Holding: The Court granted most motions for organizations to file amicus briefs in several appeals, denied certain untimely amicus filings as noted by three Justices, and denied one request to participate in oral argument.
- Allows several organizations to submit amicus briefs in these appeals.
- Denies late-filed briefs and oral-argument participation for at least one group.

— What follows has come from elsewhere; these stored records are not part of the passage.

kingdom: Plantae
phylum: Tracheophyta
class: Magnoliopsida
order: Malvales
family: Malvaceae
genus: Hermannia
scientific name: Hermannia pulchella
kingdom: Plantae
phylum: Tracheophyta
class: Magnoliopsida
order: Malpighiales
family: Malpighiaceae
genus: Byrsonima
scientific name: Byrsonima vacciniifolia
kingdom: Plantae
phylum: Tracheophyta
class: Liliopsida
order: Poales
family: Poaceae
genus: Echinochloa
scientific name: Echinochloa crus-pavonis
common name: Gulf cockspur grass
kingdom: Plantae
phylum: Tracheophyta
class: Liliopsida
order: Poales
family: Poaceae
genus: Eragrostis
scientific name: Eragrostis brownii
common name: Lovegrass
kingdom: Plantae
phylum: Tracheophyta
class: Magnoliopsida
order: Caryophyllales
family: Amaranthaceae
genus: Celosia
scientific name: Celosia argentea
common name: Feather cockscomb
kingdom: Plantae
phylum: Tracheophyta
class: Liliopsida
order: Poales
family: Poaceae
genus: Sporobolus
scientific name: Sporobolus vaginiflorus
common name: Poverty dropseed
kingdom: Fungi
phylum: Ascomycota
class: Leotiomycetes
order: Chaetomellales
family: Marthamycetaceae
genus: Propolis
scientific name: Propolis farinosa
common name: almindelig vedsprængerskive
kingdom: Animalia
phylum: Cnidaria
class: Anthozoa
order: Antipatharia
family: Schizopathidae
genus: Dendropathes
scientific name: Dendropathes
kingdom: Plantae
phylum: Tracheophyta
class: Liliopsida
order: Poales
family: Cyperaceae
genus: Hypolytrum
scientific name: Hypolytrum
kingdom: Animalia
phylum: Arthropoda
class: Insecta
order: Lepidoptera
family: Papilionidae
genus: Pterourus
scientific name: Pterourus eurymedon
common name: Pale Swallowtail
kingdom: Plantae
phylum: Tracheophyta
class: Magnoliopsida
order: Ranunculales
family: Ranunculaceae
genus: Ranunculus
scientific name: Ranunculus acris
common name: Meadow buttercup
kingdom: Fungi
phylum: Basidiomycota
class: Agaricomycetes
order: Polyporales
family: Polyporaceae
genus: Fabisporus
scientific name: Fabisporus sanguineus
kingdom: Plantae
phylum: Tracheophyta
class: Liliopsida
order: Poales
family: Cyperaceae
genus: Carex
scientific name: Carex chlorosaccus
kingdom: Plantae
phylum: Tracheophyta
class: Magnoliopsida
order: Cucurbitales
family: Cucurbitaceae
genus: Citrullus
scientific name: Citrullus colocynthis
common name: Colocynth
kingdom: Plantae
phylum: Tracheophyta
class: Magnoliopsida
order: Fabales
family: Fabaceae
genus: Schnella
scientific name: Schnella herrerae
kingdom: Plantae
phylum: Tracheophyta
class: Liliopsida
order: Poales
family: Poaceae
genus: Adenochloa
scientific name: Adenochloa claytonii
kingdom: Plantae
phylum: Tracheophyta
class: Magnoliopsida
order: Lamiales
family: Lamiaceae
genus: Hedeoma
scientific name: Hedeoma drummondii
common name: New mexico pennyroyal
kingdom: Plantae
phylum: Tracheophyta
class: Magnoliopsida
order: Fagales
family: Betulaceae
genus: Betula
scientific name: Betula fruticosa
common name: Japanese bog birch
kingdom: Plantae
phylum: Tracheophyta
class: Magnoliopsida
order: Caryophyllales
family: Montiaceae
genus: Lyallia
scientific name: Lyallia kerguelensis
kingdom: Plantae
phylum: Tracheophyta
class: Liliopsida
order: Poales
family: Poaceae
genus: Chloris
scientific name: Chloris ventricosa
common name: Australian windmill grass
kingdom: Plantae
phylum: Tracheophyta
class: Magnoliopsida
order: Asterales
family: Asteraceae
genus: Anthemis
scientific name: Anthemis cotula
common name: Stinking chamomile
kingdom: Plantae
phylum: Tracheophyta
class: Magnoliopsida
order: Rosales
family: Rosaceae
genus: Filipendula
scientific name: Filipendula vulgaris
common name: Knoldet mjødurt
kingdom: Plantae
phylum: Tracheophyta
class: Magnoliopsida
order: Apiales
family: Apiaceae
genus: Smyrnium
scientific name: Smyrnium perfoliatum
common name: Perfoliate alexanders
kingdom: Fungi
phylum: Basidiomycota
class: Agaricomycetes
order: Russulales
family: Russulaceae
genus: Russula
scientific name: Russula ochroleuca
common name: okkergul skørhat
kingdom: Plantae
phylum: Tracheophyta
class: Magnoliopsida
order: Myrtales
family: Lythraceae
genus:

- Keeps oral advocacy limited to the main parties in the cases.
Summary
Background
This entry records the Court’s handling of procedural motions in several appeals that came from federal district courts in Pennsylvania, Connecticut, and Rhode Island. A number of organizations — including the National Association of Laymen, a Connecticut NAACP conference, the Center for Law and Education, the National Catholic Educational Association, and the American Jewish Committee — asked permission to file friend-of-the-court (amicus) briefs. One attorney, Peter L. Costas, sought to participate in oral argument for an amicus group.
Reasoning
The central question was whether to allow these outside organizations to file briefs and whether an outside lawyer could take part in oral argument. The Court granted many of the requests to file amicus briefs, including leave to file out of time in at least one instance and specific grants in Nos. 569 and 570. The Court denied Costas’s request to participate in oral argument. Three Justices — the Chief Justice, Justice Marshall, and Justice Blackmun — stated that the motions should be denied because they were filed late.
Real world impact
By allowing most amicus filings, the Court let those organizations place written arguments before the Justices in these appeals. Denying the oral-argument request kept live argument limited to the main parties. These orders are procedural steps about participation, not final decisions on the appeals’ legal issues; the ultimate outcomes on the merits remain for later action.
Dissents or concurrances
Three Justices explicitly disagreed with the grants on timeliness grounds, saying the filings were untimely and should have been refused. This disagreement concerns only procedural access, not the underlying cases.